Italia a lume di candela (ed. L’asino d’oro, 2010) è un agile e “illuminante” libro di Marzio Bellacci, collaboratore di diverse testate nazionali e curatore del blog “Energia: un bla bla all’italiana” (http://www.marziobellacci.com/).
Ben documentato, mai sovrattono e imparziale quanto basta, spiega l’attuale situazione energetica italiana tracciandone un itinerario storico che va da
Mattei ai giorni nostri. Concentrandosi sull’esigenza (indiscutibile) di avere un Piano Energetico Nazionale che sia uno (e che non cambi al cambiare periodico del ministro dell’industria).

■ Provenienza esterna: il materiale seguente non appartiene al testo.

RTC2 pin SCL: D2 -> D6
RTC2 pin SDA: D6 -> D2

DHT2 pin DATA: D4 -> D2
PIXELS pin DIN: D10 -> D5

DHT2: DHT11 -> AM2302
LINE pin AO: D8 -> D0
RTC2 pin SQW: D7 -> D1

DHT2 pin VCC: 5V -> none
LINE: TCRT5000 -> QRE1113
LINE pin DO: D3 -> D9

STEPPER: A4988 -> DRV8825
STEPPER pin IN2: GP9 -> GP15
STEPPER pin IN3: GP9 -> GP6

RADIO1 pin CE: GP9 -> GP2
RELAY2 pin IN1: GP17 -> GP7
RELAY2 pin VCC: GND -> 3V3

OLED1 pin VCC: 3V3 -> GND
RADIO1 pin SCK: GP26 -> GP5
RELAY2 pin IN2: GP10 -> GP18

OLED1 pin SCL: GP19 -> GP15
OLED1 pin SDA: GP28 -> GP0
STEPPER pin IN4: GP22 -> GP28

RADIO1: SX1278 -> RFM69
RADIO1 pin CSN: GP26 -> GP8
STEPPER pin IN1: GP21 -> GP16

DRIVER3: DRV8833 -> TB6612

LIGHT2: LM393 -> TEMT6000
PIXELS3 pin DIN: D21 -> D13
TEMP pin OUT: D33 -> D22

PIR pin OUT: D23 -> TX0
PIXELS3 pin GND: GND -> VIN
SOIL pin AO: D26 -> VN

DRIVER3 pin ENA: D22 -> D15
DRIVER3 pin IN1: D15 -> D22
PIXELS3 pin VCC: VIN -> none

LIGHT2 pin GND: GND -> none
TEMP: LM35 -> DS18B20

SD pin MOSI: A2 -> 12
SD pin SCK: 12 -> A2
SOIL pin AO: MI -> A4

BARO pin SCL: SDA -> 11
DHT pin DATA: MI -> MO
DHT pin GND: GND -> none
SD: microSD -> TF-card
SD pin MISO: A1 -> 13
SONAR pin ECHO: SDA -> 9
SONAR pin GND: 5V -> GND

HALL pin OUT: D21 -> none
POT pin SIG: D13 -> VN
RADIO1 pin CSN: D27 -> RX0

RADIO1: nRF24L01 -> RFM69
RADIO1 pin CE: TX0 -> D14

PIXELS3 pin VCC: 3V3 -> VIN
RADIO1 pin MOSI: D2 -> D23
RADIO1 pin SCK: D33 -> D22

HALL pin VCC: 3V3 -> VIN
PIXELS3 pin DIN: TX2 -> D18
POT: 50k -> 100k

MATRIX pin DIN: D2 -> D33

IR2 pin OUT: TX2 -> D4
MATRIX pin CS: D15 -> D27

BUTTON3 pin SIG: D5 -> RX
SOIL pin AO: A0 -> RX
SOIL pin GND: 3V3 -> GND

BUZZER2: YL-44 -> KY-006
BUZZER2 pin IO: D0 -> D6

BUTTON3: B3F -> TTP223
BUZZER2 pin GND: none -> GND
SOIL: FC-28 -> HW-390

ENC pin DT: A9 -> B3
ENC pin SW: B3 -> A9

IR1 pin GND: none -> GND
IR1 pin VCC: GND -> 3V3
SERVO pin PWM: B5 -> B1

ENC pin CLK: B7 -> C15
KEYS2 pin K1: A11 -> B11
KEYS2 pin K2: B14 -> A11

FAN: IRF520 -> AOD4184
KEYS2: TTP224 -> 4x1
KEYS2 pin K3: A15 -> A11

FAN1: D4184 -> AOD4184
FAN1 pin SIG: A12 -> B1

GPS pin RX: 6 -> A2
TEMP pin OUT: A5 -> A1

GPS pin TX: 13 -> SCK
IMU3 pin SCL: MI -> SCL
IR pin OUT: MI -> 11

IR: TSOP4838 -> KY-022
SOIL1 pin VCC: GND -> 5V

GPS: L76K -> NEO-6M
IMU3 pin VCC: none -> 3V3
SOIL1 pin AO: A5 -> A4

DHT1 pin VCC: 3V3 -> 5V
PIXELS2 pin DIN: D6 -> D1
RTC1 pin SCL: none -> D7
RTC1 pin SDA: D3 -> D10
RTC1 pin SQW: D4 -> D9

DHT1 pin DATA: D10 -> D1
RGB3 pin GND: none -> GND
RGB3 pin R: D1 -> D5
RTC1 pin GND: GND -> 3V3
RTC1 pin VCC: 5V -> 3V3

Scopo che richiede - va da sé - non tanto l’accordo tra gli schieramenti parlamentari di turno, quanto il consenso popolare diffuso e sentito intorno alla scelta energetica (e qui - almeno fino a che le cose non saranno cambiate - va ricordato che l’Italia ha detto no al nucleare con un referendum, nel 1987).
Bellacci si diffonde in particolar modo sulle crepe e sulle farraginosità del preteso ritorno italiano al nucleare: si va avanti a colpi di proclami mediatici, cui non seguono i necessari passi attuativi (ad esempio, non è ancora stato nominato il Presidente dell’Agenzia per la Sicurezza Nucleare); con una costante incertezza sui costi e sulla relativa copertura finanziaria (ad oggi nessuno sa chi potrà finanziare un’impresa, come quella nucleare, che costerebbe all’Italia intorno ai 75 miliardi di euro); con la consapevolezza che il nucleare sia «un giocattolo pericoloso non solo per la sicurezza dei cittadini, ma anche per le voglie e gli interessi che potrebbe scatenare»; ben sapendo che a Three Miles Island, nel 1979 - 7 anni prima di Chernobyl - si stava sfiorando la fusione del nocciolo del reattore, la più temibile delle catastrofi nucleari: è vero, non accadde; ma avrebbe potuto.
Quello di Bellacci è un libro che, soprattutto, smaschera l’inumana menzogna della “sicurezza intrinseca” (tanto più atrocemente inverosimile quanto più sbandierata dai nuclearisti), spiegando, con una dimostrazione di grande buon senso, che si tratta di una chimera, di una contraddizione in termini, di «una bella formulazione che non potrà mai divenire concreta, tenendo conto che la sicurezza assolutanelle opere dell’uomo non esiste e non è mai esistita».
L’autore non teme di rivelare, infine (con le parole dell’ad di Enel, Fulvio Conti) che la bolletta nucleare sarà necessariamente più cara di quella attuale. Infatti: «per poter assicurare gli investitori privati che anticiperanno i capitali necessari al nuovo programma nucleare, servirà da parte del governo la garanzia di una soglia minima delle tariffe di vendita del chilowattora nucleare. Un chilowattora che, comunque, sarà ancora una volta più caro di quello altrui e la differenza la pagheranno ancora una volta i consumatori: imprese industriali e singoli cittadini».
Altro che rilancio dell’economia e dei consumi: quella nucleare è un’impresa che, come sempre, tutela la finanza e tartassa i consumatori. Perché non si chiede alla finanza i assumersi, una volta tanto, il suo proprio sacrosanto rischio d’impresa? E perché non si garantisce, al contrario, un chilowattora a prezzo più basso per i consumatori (visto che questo è uno dei maggioro cavalli di battaglia dei nuclearisti, che danno per scontato un risparmio in bolletta)?
Oltre a ciò, Italia a lume di candela ha ancora tante cose da dire, tra cifre, tabelle, informazioni d’archivio. Con una Prefazione (purtroppo non allo stesso livello) di Margherita Hack.